VANCOUVER -- British Columbia has identified another 840 cases of COVID-19, pushing the province's active caseload past 7,000 for the first time since early January.

The latest infections also brought B.C.'s rolling weekly average to 826 per day, the highest it's been so far in the pandemic.

In a joint written statement, provincial health officer Dr. Bonnie Henry and B.C. Health Minister Adrian Dix cautioned the province is seeing "the start of exponential growth" in COVID-19 cases.

"We are asking people for your help - particularly over the next three weeks - to push our curve back down again. This means staying small, staying outside and staying with our same group of close contacts," they said.

The alarming surge in infections also prompted officials to impose a slew of new restrictions on Monday, including a ban on indoor dining at restaurants that will remain in place until April 19.

B.C. has now recorded a total of 99,035 cases of COVID-19 and 1,455 related deaths.
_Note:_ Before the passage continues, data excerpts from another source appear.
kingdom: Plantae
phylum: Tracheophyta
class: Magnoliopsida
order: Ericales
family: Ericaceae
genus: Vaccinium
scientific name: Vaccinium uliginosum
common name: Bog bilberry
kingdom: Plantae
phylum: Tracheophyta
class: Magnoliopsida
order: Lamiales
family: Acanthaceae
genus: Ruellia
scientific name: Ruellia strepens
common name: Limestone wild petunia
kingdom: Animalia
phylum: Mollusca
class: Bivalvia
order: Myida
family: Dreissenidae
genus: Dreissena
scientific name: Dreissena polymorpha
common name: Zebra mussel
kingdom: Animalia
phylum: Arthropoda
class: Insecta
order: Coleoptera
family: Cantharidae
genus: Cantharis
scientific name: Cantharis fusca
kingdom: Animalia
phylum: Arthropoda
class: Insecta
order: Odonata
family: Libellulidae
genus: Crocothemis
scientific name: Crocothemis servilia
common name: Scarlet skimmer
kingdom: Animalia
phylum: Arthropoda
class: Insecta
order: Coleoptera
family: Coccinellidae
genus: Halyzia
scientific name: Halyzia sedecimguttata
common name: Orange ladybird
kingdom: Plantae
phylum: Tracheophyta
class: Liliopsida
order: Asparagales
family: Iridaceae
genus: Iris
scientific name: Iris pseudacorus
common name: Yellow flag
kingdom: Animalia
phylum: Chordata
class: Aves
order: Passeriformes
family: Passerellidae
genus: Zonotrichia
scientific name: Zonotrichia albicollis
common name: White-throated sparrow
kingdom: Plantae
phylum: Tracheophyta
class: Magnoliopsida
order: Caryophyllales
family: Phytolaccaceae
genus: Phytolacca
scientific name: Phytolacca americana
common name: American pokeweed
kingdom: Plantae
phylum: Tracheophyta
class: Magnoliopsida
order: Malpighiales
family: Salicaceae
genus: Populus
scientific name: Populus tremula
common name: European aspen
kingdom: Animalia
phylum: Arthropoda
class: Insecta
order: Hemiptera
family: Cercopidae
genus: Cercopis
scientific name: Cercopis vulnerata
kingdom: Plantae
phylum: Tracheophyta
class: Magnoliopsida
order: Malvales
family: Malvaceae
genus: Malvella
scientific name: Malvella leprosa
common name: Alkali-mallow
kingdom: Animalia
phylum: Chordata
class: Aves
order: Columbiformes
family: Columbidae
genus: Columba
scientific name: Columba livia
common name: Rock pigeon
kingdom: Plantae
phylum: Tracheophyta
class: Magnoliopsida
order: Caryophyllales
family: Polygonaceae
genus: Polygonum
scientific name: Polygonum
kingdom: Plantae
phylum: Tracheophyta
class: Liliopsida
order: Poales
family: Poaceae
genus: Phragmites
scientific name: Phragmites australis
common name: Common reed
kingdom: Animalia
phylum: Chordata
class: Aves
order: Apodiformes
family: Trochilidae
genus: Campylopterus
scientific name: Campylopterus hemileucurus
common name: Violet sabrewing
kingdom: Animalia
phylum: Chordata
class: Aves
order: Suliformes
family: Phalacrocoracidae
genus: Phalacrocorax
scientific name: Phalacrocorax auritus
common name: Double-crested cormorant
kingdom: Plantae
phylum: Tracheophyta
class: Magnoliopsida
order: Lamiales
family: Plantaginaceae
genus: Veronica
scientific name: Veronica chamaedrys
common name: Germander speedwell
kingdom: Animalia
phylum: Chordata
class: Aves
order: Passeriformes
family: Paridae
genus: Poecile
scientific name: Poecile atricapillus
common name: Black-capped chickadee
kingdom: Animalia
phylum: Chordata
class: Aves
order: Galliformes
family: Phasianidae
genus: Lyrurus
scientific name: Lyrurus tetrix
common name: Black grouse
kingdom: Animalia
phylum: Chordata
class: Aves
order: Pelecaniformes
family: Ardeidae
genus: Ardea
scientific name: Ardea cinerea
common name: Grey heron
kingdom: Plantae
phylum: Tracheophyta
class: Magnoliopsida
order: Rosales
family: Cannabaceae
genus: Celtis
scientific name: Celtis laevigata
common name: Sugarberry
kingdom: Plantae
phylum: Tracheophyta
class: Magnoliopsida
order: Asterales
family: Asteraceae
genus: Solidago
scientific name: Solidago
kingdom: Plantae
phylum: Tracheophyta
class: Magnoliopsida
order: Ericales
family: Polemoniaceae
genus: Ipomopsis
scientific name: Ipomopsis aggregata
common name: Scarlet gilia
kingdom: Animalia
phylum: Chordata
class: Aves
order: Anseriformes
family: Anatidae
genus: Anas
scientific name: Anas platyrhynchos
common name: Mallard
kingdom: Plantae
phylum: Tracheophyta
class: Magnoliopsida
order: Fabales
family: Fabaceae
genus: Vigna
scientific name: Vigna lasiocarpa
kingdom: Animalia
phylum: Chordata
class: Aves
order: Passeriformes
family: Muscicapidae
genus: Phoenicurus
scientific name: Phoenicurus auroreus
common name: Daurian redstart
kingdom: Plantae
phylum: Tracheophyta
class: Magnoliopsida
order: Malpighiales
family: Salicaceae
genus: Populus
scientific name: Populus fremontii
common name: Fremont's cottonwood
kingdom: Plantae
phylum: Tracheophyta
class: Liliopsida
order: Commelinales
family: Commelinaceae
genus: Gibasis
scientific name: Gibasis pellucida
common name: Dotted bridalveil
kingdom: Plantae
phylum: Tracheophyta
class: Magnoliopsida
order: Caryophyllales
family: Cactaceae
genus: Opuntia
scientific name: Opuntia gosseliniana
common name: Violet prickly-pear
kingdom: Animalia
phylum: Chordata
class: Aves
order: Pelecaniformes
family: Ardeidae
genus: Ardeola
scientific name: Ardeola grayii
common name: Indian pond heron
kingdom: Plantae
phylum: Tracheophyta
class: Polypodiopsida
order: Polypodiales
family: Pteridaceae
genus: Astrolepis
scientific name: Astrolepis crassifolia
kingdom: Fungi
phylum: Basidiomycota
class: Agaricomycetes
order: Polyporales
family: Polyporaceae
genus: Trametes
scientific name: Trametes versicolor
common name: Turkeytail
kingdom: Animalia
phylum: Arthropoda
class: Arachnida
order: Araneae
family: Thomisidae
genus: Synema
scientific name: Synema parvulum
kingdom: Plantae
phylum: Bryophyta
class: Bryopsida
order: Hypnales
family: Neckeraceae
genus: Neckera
Henry and Dix did not have any new fatalities to report on Tuesday.

But the number of coronavirus patients in hospital has increased to 312, the highest it's been since Jan. 26, with 78 people in intensive care.

Health officials also announced another 320 confirmed COVID-19 cases involving variants of concern, bringing the provincial total to 2,553. Of those, 313 cases remain active.

The faster-spreading B.1.1.7 variant associated with the U.K. accounts for the vast majority of cases, at 2,134. Henry has recently pointed to emerging evidence that B.1.1.7 is also more likely to cause serious illness in all age groups.

Meanwhile, the province's accelerated vaccination program has been continuing, providing protection to tens of thousands of B.C. residents per day. Another 25,101 doses have been administered since Monday's update, for a total of 724,193. That includes 636,874 first doses – about enough to immunize 12 per cent of residents – and 87,319 second doses.

Vaccine supplies have allowed the government to speed up its age-based vaccination schedule, and on Tuesday officials revealed they were doing so once again, though only in the Lower Mainland.

Beginning on Wednesday, people in that region who are between the ages of 55 and 65 will be able to book an appointment to receive the AstraZeneca vaccine at their local pharmacy, officials said.

Across the province, anyone 73 and older and Indigenous peoples over the age of 18 can schedule a vaccination.

B.C. recently paused the use of AstraZeneca for anyone younger than 55, citing concerns from the National Advisory Committee on Immunization about rare blood clots, but Henry encouraged older people to take advantage of the supply.

"We know from the millions of doses used worldwide, and especially in the U.K., it is highly effective and the benefits to those over age 55 far outweigh the very real risks of getting COVID-19," Henry said.

With the Easter long weekend coming up, health officials urged British Columbians to postpone family dinners and travel until it's safe to do so.